Since 2014, Isaiah Rashad has been the label's secret weapon, with his debut Cilvia Demo and his 2016 follow-up The Sun's Tirade being two of TDE's best projects thanks to Rashad's clear understanding of his strengths alongside his innate aptitude for creating and curating an atmosphere. With his latest project, The House Is Burning, Rashad has delivered the most complete depiction of just how well those qualities come together.

Beyond just a style or a sound, there's a certain texture to every song on this LP that is unquestionable and undeniably Isaiah Rashad. His music manages to be distinctly and unapologetically Southern while basking in a hypnotic, borderline-psychedelic ambience, mixed in a way that makes it feel warmly lo-fi while also maintaining a crisp and precise sound quality that maximizes every aspect. His vision is so clear and concise that it brings every track together, creating an incredibly enjoyable experience that feels complete, thoroughly conceived and just as well executed.

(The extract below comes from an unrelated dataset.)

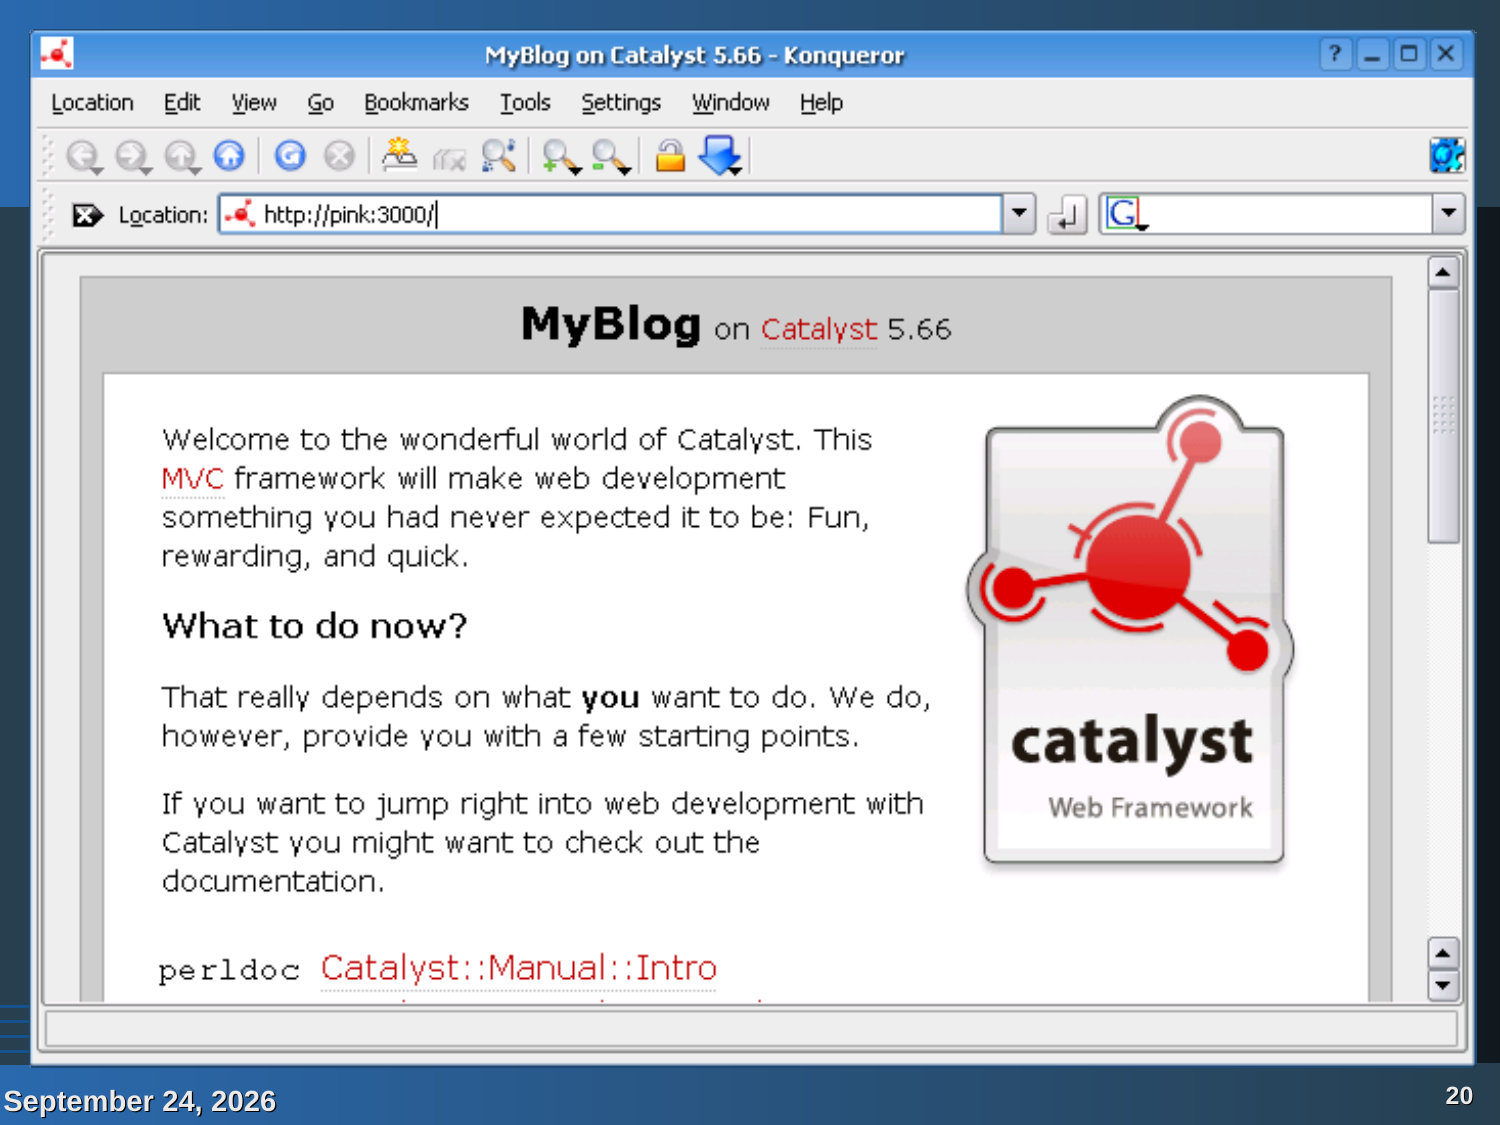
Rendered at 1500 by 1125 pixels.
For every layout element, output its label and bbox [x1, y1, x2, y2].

This would be an impressive feat for any other album, but what makes The House Is Burning all the more impressive is that it does it all while juggling various features, shifts in style and changes in tempo without Rashad missing a step. Nothing on this album feels out of place, no matter how drastically different one song might be from another — it's sequenced that well. Even songs like the crunk-tinged lead single "Lay Wit Ya" featuring Duke Deuce or the Lil Uzi Vert-assisted banger "From the Garden" manage to feel right at home sandwiching the smooth, laidback "RIP Young," regardless of the differences in tone and energy.

This isn't new for Rashad, but it's much more refined here. It's the result of years of mastering and perfecting his craft. He knows what sounds suit him, emphasizing his ability to use his voice as yet another instrumental layer whether rapping or singing. The album's fantastic production is elevated by Rashad's level of comfort, and the fluidity of his rapping and singing styles complement the beats perfectly.

It's normal for an artist who disappears for five years after an album to have a lot of heavy expectations placed upon them and their return, and in a lot of cases, that expectation becomes their greatest adversary. With The House Is Burning, however, Isaiah Rashad has returned as sharp as ever, delivering an album that houses some of the best material that he's ever released. The album never lulls over its 16-track runtime; instead, it finds an artist who's taken his time away from the spotlight back in a good space, building upon an already strong foundation to result in with the most complete project he's released. Isaiah Rashad is now three for three, and only getting better.